It wasn’t until several minutes later, when he was in a golf cart heading back to scoring, that he buried his head in his hands, overcome with the enormity of both what he’d done and what he’d won.

“It’s probably the most emotion I ever showed coming down the stretch,” Koepka said in total seriousness. “It feels amazing to get my name on this trophy with so many other great names. It’s truly an honor.”

Koepka is the seventh consecutive first-timer to win a major, extending a run that started with Jason Day’s win at the 2015 PGA Championship. That the newbie trend would continue was all but a given; Sergio Garcia and Louis Oosthuizen were the only major winners to finish in the top 25, and neither was ever a factor Sunday.

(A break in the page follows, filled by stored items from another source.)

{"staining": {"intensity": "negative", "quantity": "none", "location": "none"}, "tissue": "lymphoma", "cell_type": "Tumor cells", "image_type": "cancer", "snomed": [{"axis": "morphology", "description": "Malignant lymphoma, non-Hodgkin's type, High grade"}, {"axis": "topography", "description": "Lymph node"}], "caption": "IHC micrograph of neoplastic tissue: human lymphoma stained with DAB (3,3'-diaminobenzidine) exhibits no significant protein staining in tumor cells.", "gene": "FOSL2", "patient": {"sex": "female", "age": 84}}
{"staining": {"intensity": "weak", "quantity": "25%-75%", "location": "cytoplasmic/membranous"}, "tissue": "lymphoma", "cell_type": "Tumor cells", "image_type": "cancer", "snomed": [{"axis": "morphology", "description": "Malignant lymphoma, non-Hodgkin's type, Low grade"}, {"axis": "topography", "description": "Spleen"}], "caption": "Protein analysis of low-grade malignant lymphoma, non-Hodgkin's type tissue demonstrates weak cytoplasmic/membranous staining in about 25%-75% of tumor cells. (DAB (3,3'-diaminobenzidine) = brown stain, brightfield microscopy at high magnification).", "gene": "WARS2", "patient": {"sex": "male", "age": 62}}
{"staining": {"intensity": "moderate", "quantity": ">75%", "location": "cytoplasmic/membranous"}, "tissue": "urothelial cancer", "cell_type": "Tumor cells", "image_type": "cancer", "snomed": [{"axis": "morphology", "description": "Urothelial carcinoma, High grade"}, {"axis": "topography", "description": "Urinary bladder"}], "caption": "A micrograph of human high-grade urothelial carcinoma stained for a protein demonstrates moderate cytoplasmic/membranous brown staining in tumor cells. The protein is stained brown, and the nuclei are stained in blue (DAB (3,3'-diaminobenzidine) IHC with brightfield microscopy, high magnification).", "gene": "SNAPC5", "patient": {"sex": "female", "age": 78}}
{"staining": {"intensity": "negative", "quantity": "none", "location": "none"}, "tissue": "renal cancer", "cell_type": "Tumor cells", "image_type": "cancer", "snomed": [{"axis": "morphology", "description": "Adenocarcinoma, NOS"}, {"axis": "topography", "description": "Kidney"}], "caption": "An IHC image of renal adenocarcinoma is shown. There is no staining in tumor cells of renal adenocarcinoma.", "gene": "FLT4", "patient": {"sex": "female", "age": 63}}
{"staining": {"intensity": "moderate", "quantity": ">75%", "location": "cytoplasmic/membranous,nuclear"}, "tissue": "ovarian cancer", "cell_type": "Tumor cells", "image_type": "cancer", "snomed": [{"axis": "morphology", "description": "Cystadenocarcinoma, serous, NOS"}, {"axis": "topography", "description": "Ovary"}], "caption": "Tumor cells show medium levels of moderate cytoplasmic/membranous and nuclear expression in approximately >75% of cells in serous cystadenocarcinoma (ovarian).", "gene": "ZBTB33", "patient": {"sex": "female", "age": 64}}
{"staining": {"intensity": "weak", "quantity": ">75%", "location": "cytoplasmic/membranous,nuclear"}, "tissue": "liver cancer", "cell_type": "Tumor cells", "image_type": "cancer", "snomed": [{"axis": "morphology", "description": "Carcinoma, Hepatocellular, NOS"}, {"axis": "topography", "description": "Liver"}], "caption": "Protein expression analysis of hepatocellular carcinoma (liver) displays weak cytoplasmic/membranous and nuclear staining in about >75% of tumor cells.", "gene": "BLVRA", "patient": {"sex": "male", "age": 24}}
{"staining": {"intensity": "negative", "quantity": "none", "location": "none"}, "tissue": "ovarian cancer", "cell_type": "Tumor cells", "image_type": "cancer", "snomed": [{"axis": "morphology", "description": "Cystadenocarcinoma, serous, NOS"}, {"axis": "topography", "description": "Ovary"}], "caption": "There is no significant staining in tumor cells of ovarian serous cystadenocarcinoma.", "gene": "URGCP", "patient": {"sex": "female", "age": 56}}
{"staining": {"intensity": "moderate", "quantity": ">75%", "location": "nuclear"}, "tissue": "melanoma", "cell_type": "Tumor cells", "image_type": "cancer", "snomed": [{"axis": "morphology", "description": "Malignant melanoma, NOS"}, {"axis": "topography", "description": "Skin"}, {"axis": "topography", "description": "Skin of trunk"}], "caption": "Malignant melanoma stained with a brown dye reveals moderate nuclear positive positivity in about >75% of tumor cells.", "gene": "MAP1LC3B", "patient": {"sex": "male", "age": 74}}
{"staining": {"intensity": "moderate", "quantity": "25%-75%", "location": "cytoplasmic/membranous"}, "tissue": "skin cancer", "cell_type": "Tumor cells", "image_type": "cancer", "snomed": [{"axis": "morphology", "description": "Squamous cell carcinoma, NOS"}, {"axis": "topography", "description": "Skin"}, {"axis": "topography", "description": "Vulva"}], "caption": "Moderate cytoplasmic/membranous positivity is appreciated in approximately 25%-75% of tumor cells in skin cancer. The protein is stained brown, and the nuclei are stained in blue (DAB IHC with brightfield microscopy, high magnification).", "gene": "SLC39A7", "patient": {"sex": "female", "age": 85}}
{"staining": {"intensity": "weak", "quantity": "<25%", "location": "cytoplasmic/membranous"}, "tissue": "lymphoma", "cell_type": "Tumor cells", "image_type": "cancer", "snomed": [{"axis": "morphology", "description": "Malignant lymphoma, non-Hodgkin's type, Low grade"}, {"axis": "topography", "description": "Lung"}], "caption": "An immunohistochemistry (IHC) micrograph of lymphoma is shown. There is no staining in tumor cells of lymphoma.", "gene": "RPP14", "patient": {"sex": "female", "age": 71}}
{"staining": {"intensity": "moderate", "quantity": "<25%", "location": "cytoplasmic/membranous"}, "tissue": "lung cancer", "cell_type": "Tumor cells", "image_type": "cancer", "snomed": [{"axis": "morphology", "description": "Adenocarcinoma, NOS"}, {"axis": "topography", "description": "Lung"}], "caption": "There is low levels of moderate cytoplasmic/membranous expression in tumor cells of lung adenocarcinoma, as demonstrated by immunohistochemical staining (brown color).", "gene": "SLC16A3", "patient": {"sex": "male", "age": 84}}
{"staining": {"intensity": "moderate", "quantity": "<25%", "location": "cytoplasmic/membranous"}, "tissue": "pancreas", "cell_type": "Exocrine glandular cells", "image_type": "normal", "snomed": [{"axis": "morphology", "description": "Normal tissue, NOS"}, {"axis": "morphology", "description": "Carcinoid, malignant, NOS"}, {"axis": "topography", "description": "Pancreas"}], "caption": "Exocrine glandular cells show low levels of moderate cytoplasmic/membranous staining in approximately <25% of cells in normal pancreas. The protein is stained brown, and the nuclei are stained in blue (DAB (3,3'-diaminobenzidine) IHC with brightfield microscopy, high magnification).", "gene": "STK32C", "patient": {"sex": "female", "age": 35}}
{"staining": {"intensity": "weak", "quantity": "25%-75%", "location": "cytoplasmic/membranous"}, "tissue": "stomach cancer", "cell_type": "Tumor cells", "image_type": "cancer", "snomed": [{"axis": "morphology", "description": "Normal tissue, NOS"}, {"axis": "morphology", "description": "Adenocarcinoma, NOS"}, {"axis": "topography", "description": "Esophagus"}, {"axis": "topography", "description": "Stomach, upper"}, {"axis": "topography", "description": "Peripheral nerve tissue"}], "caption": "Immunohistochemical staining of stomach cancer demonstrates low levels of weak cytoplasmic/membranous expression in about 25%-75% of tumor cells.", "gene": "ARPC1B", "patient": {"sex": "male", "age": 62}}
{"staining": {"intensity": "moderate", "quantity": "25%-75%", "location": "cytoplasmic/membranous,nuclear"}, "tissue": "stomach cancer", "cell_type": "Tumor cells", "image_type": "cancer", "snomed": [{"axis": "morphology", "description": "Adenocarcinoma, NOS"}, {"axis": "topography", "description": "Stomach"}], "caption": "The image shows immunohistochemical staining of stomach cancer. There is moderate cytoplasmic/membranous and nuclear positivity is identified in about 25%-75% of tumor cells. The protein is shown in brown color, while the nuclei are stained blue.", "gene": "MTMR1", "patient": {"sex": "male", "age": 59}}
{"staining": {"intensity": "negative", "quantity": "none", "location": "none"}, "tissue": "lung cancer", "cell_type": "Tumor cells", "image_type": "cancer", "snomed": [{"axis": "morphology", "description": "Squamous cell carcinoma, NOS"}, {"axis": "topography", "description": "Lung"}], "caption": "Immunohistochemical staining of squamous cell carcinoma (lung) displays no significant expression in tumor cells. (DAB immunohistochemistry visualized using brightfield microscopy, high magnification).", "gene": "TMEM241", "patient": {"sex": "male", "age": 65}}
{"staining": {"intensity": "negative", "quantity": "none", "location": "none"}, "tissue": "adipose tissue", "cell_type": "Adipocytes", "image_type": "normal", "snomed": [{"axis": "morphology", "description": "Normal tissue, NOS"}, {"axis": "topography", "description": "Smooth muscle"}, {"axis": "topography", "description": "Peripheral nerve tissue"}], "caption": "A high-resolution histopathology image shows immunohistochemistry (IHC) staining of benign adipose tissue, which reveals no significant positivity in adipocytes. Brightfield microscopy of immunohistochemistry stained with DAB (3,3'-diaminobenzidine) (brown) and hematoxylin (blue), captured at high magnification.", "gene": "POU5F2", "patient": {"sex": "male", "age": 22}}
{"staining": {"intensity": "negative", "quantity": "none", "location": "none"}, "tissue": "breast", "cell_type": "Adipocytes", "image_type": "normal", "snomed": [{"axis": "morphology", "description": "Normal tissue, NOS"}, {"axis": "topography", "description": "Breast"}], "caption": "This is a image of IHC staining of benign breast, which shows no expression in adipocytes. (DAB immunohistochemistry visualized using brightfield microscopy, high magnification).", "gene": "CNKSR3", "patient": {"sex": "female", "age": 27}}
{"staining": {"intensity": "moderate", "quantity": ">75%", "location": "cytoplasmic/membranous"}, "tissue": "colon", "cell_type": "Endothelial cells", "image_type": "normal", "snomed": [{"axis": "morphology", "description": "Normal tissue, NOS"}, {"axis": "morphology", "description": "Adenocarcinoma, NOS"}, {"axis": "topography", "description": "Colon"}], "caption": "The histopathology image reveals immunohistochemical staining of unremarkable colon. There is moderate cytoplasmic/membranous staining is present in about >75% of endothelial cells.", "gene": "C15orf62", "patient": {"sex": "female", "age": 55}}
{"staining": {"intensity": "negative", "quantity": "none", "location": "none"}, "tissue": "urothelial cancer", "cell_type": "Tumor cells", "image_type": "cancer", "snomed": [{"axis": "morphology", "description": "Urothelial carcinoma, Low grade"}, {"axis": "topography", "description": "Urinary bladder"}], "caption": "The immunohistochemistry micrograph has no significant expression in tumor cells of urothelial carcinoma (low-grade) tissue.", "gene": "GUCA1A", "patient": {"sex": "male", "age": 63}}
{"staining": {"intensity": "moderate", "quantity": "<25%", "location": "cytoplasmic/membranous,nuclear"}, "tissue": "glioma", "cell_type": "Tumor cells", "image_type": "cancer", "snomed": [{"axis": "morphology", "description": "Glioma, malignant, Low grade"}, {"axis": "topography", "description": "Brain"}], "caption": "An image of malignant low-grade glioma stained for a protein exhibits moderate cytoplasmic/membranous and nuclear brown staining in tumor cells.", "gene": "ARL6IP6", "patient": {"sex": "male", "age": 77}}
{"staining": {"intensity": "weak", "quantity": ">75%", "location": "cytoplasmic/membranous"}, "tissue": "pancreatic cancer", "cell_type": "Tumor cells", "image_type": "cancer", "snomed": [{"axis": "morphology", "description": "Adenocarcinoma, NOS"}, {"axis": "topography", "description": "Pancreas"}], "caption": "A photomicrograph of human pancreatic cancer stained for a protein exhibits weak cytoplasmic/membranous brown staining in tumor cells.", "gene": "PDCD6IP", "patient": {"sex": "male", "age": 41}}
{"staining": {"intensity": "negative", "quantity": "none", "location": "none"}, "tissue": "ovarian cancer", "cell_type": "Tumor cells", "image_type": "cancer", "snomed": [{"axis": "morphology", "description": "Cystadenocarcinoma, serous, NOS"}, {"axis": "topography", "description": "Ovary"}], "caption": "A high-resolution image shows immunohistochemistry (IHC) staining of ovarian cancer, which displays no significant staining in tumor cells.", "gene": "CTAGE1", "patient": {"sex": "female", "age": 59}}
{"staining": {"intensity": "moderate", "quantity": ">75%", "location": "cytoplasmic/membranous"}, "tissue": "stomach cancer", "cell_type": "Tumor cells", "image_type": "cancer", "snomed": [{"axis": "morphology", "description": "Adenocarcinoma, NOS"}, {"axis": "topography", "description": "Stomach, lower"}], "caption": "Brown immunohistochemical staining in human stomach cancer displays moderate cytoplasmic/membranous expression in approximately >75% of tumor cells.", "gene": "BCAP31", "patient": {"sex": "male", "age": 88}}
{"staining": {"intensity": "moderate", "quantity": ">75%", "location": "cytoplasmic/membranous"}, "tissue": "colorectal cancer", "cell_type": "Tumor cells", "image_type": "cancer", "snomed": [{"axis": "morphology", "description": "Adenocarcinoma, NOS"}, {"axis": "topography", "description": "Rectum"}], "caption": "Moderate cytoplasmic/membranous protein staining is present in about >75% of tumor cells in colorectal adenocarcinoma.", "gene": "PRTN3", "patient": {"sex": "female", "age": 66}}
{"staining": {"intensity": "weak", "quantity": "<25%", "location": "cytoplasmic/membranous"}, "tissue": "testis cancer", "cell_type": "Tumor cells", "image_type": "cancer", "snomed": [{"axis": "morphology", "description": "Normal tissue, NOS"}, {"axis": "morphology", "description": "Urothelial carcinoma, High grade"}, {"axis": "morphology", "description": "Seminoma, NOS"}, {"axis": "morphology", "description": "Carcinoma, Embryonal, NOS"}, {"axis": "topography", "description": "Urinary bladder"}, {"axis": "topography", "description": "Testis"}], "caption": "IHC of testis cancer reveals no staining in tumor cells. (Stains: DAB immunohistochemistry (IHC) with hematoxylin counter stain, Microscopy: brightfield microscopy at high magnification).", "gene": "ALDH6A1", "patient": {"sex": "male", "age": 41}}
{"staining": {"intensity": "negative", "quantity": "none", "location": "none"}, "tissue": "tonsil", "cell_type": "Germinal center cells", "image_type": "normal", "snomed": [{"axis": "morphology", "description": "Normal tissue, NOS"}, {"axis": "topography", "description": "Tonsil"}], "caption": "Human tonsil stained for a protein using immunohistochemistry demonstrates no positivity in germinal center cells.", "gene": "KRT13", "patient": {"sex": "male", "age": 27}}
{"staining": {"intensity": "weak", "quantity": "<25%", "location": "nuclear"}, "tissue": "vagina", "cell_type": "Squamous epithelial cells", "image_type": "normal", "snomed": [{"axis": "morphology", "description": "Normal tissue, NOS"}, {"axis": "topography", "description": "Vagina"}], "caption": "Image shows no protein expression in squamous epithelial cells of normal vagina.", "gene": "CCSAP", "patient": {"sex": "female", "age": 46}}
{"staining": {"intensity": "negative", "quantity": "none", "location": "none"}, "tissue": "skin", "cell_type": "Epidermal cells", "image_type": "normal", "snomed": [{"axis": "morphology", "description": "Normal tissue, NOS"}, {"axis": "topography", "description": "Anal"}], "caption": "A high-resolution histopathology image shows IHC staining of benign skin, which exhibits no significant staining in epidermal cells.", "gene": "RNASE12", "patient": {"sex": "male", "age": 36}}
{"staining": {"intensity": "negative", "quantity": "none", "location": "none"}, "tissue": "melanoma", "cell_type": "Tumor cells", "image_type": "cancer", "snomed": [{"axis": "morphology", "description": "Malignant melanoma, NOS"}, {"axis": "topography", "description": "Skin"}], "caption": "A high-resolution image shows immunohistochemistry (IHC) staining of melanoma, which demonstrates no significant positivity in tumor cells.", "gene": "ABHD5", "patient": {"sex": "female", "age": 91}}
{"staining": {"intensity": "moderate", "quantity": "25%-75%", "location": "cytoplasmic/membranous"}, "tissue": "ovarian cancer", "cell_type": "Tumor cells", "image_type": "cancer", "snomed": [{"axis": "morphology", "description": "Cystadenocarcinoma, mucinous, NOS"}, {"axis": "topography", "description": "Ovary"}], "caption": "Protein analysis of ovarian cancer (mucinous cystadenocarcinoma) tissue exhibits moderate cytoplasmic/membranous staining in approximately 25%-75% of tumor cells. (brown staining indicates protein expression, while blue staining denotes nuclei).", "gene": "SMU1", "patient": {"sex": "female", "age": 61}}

To win a major takes talent, of course. But everyone out here has talent. What sets major champions apart is a steely resolve, an ability to block out the moment and all it represents, and will themselves past any distractions.

It sounds easy, but it is anything but when you’ve never done it before.

“I don’t feel as though I lost a golf tournament,” said Brian Harman, who finished in a tie for second. “I think Brooks went out and won the tournament.”

His 5-under 67 was the second-lowest round of the day. He made only one bogey. He missed only one green. His total score of 16-under matched the U.S. Open record set by Rory McIlroy in 2011.